Just days after we published news of DEA warnings about fentanyl’s danger, the Drug Enforcement Agency has issued a notice to “temporarily schedule the synthetic opioid, N-(1-phenethylpiperidin-4-yl)-N-phenylfuran-2-carboxamide (furanyl fentanyl), into schedule I pursuant to the temporary scheduling provisions of the Controlled Substances Act.”
The DEA has taken the action, not surprisingly, “to avoid an imminent hazard to public safety,” and will temporarily sanction and regulate the analog in accordance with schedule I substances of the Controlled Substances Act.
This could be the agency’s first step toward regulation of other analogs and would seem to represent, at least, an acknowledgment of the dangers of the 100-times-stronger-than-morphine opioid that is presently the most widely used synthetic narcotic.
An analog to the synthetic pain medication, the DEA had no record of furanyl fentanyl prior to 2015. Hower, 2015 and 2016 have seen the substance identified in labs in California, Connecticut, Florida, Georgia, Maryland, Montana, New Jersey, New York, North Carolina, North Dakota, Tennessee, Utah, West Virginia, and the District of Columbia.
On a seemingly daily basis, the news wires brim with reports of overdose deaths, as the drug and its analogs are frequently used as a cutting agent in heroin.

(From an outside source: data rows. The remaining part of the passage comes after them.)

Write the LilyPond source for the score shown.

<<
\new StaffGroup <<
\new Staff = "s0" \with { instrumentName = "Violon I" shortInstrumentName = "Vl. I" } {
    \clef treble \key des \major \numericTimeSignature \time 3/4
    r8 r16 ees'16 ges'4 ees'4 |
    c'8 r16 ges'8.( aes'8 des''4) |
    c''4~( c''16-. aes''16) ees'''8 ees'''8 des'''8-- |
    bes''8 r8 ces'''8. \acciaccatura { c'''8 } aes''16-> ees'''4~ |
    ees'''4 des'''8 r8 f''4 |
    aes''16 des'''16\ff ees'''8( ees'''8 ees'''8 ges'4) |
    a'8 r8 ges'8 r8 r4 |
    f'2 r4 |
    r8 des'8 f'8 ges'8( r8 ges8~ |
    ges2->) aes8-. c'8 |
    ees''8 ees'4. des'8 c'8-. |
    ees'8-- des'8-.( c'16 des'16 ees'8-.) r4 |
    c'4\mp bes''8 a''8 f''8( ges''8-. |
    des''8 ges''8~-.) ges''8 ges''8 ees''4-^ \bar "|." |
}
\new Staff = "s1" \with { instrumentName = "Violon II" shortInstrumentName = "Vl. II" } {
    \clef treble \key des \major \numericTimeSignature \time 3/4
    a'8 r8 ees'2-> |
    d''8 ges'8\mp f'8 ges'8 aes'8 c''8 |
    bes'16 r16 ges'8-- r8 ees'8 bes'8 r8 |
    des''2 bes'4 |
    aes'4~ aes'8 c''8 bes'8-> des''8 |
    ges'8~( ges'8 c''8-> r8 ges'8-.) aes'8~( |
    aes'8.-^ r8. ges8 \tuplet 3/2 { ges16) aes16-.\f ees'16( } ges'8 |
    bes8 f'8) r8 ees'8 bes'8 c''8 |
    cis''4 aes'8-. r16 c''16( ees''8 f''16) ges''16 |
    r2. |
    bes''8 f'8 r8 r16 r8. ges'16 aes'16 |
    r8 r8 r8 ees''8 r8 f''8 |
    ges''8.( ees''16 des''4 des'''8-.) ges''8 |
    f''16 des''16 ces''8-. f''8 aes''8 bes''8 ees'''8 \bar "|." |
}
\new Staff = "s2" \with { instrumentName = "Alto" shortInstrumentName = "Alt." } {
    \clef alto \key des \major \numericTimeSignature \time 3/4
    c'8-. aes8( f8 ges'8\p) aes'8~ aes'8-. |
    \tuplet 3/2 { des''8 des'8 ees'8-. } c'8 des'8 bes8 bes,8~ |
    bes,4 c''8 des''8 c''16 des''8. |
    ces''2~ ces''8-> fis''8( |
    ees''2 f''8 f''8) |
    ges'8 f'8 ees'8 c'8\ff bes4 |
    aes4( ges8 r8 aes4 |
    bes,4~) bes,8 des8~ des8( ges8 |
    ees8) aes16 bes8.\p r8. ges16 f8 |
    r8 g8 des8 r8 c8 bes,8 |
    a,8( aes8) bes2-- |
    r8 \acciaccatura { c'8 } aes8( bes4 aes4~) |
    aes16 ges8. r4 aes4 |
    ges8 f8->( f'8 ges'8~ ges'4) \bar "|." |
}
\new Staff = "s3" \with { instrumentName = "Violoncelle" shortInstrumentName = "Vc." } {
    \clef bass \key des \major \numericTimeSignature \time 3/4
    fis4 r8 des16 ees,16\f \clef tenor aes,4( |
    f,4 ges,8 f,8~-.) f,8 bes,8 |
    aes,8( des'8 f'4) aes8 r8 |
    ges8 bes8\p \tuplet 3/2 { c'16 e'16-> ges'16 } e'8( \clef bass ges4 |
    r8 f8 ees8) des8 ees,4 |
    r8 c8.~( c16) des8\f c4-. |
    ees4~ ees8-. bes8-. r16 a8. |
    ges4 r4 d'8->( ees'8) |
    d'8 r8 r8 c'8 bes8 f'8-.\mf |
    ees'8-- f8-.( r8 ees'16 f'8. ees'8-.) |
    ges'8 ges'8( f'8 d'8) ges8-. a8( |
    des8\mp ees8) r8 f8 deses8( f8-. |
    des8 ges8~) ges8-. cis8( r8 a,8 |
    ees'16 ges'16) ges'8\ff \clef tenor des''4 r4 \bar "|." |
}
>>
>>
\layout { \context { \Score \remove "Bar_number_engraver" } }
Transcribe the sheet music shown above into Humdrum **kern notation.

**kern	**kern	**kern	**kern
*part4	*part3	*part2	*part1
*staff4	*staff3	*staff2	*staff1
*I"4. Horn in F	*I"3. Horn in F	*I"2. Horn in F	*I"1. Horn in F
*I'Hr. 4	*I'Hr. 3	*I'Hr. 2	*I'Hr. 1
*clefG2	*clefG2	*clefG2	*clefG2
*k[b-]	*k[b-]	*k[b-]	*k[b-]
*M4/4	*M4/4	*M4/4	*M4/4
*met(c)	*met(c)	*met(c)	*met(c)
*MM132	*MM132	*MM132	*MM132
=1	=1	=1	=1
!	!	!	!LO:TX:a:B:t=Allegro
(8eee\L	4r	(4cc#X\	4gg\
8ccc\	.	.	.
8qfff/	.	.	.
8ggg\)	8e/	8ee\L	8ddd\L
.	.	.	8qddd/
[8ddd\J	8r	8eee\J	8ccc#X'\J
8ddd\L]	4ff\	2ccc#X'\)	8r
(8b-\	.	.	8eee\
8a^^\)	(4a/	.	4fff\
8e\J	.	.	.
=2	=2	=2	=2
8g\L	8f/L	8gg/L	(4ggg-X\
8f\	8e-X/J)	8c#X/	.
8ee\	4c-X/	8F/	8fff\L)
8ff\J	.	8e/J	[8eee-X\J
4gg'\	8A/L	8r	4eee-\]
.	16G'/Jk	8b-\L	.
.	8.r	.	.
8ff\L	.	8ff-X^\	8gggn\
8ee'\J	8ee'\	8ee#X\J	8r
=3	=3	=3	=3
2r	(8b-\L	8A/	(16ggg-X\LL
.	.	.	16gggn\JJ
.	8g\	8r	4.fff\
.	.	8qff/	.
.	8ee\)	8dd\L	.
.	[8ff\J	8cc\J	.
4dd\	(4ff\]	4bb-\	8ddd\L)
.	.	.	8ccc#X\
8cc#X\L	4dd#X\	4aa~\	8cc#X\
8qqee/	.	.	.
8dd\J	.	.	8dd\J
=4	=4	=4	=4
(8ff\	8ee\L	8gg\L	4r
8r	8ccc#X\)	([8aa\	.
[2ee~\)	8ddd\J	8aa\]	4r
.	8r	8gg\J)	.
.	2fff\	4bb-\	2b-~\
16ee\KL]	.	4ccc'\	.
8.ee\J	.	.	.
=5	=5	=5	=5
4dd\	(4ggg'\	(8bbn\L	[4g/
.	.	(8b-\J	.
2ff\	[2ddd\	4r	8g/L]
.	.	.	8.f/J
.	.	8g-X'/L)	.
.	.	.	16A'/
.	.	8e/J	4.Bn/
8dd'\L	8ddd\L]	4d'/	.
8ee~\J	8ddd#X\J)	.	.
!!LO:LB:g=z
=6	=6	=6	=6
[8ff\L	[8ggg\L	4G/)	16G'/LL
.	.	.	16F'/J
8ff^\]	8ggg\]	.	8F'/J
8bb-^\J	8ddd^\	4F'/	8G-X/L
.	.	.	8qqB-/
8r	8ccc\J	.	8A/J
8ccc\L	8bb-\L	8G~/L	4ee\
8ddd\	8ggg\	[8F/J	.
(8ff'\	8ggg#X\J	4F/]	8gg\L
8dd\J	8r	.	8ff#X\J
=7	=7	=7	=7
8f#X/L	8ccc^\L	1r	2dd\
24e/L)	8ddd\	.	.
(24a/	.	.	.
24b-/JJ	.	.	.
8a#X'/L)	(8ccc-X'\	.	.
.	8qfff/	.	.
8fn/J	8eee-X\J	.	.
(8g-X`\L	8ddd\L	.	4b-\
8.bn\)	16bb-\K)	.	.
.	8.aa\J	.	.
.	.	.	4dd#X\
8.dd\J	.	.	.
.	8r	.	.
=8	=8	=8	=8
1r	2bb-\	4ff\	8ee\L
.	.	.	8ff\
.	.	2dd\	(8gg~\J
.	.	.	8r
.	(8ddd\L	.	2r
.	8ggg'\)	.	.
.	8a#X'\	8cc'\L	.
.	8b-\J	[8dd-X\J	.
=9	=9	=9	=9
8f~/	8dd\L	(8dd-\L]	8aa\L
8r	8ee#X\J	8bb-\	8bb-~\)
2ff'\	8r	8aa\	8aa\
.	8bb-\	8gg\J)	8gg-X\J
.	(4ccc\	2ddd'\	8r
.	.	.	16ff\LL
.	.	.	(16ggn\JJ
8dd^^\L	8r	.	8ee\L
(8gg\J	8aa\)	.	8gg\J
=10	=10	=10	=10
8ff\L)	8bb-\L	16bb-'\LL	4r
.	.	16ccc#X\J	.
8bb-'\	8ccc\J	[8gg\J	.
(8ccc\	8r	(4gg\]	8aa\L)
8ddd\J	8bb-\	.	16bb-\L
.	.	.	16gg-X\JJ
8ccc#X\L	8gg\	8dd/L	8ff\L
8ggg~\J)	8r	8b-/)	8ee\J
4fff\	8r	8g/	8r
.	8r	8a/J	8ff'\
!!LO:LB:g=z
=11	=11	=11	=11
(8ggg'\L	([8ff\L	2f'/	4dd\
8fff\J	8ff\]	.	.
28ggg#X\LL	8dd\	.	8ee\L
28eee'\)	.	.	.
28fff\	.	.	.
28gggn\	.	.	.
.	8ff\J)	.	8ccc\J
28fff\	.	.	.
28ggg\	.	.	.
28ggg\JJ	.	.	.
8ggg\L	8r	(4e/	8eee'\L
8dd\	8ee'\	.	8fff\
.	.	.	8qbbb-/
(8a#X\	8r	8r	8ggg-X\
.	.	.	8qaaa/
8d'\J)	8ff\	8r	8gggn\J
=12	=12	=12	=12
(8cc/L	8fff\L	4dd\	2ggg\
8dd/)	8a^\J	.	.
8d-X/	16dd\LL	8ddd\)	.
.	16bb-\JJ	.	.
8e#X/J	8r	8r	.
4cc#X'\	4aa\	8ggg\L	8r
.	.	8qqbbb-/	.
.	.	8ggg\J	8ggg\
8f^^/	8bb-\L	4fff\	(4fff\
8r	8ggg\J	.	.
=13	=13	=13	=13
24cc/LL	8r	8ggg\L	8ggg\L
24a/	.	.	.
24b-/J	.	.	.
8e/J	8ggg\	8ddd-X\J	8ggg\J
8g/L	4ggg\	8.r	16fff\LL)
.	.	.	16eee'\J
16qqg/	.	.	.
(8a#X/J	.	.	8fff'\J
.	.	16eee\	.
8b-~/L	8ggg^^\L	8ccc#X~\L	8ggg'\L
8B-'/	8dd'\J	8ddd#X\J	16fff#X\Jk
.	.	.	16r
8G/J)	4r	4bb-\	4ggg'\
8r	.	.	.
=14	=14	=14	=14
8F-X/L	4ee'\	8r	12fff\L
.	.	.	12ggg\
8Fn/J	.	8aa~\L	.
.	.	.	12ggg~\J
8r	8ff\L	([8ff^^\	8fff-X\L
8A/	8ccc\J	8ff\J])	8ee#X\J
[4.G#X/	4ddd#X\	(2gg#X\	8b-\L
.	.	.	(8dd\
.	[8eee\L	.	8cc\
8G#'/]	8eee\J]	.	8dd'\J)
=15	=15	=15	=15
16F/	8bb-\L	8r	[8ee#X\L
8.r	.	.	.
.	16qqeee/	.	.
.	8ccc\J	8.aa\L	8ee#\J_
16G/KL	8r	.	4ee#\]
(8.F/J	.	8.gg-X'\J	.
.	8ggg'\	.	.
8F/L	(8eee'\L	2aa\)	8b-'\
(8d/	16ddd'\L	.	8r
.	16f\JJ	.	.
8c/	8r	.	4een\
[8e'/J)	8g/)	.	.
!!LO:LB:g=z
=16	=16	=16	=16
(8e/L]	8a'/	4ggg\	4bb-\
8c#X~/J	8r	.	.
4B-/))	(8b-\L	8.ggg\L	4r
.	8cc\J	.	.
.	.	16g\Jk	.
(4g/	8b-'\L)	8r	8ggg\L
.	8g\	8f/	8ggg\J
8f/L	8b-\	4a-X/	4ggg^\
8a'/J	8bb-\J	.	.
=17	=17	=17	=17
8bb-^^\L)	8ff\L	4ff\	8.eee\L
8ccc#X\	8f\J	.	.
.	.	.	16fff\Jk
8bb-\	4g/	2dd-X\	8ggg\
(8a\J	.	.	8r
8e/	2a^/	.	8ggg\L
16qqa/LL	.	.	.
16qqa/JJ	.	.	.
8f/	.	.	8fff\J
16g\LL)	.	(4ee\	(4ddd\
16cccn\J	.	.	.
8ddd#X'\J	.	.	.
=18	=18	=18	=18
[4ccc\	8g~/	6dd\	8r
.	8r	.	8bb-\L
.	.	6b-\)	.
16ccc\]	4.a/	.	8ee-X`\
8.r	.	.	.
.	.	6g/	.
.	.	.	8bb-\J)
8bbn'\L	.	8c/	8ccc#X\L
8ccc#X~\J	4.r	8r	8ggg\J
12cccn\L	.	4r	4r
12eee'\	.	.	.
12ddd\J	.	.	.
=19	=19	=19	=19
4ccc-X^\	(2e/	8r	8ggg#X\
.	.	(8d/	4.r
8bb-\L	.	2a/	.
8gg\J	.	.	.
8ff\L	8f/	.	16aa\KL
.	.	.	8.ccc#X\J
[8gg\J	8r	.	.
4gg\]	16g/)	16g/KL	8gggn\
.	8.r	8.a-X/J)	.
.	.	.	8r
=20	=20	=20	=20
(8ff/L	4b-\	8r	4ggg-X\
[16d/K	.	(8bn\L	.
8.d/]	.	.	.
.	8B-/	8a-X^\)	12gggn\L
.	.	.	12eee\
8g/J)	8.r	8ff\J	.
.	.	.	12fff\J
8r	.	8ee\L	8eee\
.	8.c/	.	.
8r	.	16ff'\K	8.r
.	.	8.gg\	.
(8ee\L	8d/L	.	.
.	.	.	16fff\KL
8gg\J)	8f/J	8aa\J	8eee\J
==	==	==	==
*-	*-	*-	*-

Recently, the city of Philadelphia reported a 636% increase in fentanyl-related deaths year over year, with the city’s health commissioner labelling the situation “an epidemic.”
The DEA indicates that while fentanyl was first produced by Paul Janssen in 1960, the furanyl analog wasn’t described in patent literature until 1986. It has never been approved by the FDA for human consumption, and the organization acknowledges the rash of overdoses associated with furanyl fentanyl and it’s abuse for its “morphine-like properties.”
As C, Aliens wrote recently, a grassroots effort to ban the sale of fentanyl in dark net marketplaces has cropped up, with Darknet Heroes League banning the sale of the drug and its analogs.
Titles II and III of the Drug Abuse Prevention and Control Act of 1970, collectively referred to as the “Controlled Substances Act” grant the DEA regulatory authority to “prevent, detect, and eliminate the diversion of controlled substances and listed chemicals into the illicit market while providing for the legitimate medical, scientific, research, and industrial needs of the United States.”
The DEA classifies controlled substances into one of five schedules based on potential for abuse, accepted medical use, and the degree of dependence the drug may cause.
We’ll continue to monitor both DEA and dark web actions on fentanyl.